[Раздел документа]
Доктор Позен молодой, очень живой, кареглазый человек и худой, как большинство австралийцев. На нем простая белая рубашка и галстук без узора, — австралийцы вообще одеваются просто. Говорит он быстро, а слушая собеседника, внимательно смотрит на него, слегка склонив голову набок.
Наши переговоры относительно дальнейшей программы дня были краткими. Нам хочется посмотреть город, и минуту спустя мы уже сидим в «холдене» доктора Позена. О центре города я уже говорил. Мы прежде всего едем на окраину, в район особняков, туда, где живут сливки аделаидского общества. Да, вот это дома! Красивые, удобные, просторные, и видно, что тут за каждым садом ухаживают руки опытных садовников. Эти особняки стоят от десяти до пятнадцати тысяч фунтов и относятся к тем немногим домам в Аделаиде, которые покупались не в рассрочку и не в течение многих лет. Тут мало людей, машин и магазинов. Население на здешней территории небольшое, потому и движение тут маленькое.
[/Раздел документа]
[Предоставленные материалы]
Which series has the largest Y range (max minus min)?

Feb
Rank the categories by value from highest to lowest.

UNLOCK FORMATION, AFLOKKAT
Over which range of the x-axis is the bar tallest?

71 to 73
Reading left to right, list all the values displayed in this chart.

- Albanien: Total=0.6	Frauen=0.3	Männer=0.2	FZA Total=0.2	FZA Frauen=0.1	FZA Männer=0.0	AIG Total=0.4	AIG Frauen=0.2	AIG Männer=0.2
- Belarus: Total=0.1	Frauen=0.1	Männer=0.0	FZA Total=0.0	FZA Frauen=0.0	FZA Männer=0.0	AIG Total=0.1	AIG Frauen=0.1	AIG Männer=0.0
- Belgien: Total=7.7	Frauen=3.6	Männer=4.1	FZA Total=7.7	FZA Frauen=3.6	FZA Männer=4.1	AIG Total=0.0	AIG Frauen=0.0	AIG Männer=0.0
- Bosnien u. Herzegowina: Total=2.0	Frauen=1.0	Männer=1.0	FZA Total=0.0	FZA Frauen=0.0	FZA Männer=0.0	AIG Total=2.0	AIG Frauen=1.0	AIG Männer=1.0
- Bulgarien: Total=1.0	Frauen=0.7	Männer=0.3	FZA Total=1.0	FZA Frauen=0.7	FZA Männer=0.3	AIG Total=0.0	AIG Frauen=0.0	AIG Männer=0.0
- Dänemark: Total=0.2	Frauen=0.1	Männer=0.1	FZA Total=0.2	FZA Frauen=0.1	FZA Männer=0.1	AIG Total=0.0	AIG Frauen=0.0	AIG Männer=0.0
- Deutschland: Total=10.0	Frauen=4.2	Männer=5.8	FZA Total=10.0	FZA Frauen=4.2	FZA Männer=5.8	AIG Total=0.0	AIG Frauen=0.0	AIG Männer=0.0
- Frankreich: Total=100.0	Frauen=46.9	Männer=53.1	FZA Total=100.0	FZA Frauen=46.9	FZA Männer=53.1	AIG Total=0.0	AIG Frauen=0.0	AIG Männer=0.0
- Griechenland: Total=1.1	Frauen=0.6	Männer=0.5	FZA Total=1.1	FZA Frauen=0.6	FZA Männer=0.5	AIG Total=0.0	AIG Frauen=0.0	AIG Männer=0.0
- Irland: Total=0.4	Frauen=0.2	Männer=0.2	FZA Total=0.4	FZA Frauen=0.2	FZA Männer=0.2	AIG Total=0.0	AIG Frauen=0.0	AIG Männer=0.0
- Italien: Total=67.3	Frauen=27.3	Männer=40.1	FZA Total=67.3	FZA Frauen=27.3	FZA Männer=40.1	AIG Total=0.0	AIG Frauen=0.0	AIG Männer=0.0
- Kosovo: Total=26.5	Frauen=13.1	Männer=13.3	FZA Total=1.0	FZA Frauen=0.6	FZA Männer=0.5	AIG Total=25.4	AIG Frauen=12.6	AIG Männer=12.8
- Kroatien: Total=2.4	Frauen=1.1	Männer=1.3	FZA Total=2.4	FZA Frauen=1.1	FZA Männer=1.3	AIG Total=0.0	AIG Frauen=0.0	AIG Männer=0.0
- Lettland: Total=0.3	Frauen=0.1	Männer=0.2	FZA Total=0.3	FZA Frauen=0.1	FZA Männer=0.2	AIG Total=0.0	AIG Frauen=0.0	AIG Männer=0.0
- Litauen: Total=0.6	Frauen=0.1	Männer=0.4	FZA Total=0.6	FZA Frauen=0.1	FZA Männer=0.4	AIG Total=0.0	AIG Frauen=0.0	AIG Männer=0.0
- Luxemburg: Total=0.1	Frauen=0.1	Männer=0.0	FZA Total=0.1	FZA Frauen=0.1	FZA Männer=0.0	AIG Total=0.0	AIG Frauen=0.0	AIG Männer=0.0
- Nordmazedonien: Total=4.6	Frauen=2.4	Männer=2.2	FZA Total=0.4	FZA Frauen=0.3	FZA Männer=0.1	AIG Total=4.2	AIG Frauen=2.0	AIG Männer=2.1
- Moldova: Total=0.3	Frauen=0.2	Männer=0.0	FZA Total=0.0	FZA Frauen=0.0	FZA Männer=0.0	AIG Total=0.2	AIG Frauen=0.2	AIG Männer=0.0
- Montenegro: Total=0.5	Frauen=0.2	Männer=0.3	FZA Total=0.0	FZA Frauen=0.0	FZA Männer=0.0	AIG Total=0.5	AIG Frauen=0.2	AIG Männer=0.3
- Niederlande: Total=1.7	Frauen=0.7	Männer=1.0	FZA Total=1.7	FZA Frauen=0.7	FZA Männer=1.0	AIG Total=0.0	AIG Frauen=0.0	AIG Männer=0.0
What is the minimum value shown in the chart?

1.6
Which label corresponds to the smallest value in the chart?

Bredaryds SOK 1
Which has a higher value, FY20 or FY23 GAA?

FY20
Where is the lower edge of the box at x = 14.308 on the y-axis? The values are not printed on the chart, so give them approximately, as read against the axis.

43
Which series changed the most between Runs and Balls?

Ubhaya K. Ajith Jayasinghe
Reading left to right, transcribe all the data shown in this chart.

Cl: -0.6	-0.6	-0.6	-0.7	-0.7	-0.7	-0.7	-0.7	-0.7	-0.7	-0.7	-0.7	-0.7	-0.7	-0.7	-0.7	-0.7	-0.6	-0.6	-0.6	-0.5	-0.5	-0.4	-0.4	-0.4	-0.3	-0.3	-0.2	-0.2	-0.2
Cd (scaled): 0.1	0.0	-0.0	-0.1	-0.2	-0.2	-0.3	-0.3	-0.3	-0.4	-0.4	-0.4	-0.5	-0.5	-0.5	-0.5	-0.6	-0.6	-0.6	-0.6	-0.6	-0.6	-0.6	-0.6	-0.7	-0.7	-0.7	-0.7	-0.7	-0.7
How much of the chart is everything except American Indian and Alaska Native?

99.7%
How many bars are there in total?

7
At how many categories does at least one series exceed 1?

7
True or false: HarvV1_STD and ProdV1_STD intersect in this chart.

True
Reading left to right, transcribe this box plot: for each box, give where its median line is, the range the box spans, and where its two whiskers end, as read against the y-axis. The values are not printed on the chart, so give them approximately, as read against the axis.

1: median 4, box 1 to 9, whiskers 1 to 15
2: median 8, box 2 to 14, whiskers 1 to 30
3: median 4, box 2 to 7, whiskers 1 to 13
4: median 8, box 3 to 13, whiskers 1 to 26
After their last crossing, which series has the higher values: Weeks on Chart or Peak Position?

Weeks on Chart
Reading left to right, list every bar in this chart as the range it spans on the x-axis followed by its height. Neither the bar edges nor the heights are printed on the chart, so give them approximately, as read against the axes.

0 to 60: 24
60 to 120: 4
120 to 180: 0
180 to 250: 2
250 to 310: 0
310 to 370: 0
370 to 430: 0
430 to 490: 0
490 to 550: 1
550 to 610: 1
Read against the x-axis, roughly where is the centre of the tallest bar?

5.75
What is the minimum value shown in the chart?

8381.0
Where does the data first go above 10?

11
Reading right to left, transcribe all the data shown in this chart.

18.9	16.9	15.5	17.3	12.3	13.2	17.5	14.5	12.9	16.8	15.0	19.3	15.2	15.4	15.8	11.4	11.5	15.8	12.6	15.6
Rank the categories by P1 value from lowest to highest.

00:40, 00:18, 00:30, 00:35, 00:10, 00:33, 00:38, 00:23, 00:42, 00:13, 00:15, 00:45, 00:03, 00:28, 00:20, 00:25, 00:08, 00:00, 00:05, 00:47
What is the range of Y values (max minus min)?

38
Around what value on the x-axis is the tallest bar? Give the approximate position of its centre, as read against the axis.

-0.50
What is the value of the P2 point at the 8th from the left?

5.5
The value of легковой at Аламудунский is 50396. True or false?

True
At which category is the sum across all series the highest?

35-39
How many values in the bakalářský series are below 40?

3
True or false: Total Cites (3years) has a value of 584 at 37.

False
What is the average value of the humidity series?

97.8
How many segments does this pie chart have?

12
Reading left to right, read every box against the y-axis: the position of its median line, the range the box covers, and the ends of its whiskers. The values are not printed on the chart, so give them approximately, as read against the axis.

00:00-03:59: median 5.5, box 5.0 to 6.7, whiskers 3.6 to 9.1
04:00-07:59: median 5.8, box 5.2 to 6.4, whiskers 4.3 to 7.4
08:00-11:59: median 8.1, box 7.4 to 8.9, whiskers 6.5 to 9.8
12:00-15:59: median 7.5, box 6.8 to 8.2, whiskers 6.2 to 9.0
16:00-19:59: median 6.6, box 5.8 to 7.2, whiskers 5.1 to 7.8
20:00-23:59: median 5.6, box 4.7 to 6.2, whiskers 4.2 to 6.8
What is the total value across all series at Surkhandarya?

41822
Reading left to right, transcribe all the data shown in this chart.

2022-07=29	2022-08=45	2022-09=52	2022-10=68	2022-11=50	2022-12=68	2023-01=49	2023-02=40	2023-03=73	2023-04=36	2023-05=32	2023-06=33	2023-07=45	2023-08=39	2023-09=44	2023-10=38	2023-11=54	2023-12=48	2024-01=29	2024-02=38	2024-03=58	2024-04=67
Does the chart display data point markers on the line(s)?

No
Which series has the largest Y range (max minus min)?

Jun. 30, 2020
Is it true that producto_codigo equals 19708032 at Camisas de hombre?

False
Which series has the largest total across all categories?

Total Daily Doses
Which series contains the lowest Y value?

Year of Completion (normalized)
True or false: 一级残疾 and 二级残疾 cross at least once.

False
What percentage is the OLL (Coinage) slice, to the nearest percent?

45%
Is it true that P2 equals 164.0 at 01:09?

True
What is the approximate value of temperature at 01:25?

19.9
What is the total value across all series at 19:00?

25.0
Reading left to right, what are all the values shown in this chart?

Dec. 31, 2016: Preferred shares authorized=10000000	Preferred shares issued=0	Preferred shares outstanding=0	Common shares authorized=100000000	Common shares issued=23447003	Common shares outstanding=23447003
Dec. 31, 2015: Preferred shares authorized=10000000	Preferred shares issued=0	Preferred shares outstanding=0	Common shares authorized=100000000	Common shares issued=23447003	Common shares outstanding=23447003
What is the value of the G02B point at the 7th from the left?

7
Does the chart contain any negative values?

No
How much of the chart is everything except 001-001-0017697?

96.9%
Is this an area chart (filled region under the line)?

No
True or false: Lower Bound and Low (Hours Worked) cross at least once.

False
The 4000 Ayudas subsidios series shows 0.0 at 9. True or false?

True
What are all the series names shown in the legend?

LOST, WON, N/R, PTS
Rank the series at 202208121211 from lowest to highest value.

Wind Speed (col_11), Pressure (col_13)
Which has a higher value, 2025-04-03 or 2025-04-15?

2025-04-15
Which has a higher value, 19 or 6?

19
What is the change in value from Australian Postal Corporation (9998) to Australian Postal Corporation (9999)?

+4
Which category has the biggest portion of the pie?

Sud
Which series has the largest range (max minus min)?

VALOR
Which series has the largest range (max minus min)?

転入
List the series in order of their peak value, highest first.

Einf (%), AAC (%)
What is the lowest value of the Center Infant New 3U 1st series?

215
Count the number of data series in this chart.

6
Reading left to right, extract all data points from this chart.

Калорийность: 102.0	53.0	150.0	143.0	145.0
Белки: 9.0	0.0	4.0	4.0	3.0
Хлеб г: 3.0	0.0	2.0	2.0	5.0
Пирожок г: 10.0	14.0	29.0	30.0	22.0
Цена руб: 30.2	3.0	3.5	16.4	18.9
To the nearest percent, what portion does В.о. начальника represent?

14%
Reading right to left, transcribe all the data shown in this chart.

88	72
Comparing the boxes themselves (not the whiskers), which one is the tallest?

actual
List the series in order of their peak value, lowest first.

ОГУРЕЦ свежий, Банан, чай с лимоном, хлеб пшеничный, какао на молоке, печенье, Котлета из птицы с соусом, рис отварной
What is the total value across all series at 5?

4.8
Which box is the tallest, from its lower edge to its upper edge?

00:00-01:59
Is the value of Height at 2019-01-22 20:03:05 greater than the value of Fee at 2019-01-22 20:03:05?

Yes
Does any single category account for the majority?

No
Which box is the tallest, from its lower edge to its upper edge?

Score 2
[/Предоставленные материалы]
## Условие задачи
Выпишите без изменений фрагмент отрывка об Аделаиде, который открывается словами «Доктор Позен молодой, очень», а завершается словами «склонив голову набок.». Записи взяты из другого источника.

## Ваше решение
Доктор Позен молодой, очень живой, кареглазый человек и худой, как большинство австралийцев. На нем простая белая рубашка и галстук без узора, — австралийцы вообще одеваются просто. Говорит он быстро, а слушая собеседника, внимательно смотрит на него, слегка склонив голову набок.